**Complete the following:**
(1) In the S. Craig Taylor profile, which wargame company did Peek and Taylor leave Heritage USA to establish?
(2) From the S. Craig Taylor profile, please extract the passage from "- Born: S. Craig" to "games and wargames.".

== Excerpt to read

- Born: S. Craig Taylor Jr. March 1946^{[citation needed]}
- Died: June 2012^{[citation needed]}
- Occupation: Game designer
- Years active: 1962–?

= S. Craig Taylor =

American game designer

S. Craig Taylor Jr. was an American game designer who has worked primarily on board games and wargames.

==Career==
S. Craig Taylor Jr. first had a playtest credit on the 1962 version of Avalon Hill's version of Bismarck. Stephen Peek and Craig Taylor worked for Battleline Publications, and that wargame company later merged into Heritage USA in an attempt to grow more rapidly; that effort did not succeed so Peek and Taylor left to establish the new wargame company Yaquinto Publications. Taylor has been a playtester, designer, developer, researcher, rules writer, and producer for well over 100 board, miniature, card, and computer games for such publishers Battleline, Yaquinto, Avalon Hill, Microprose, Imagic, SouthPeak Games, TalonSoft, Lost Battalion Games, and Breakaway Games. Taylor's credits include such designs as Wooden Ships and Iron Men, Air Force, Flattop, Battle, Wings, Gettysburg: Smithsonian Edition, Sergeants, Battlegroup, and Gettysburg: Leading the Killer Angels.

====
== Dataset content

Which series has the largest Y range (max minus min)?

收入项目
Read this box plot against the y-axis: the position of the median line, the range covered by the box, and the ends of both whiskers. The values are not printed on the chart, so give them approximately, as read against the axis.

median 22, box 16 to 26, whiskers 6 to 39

====

**Answers:**
(1) Yaquinto Publications

(2)
- Born: S. Craig Taylor Jr. March 1946^{[citation needed]}
- Died: June 2012^{[citation needed]}
- Occupation: Game designer
- Years active: 1962–?

= S. Craig Taylor =

American game designer

S. Craig Taylor Jr. was an American game designer who has worked primarily on board games and wargames.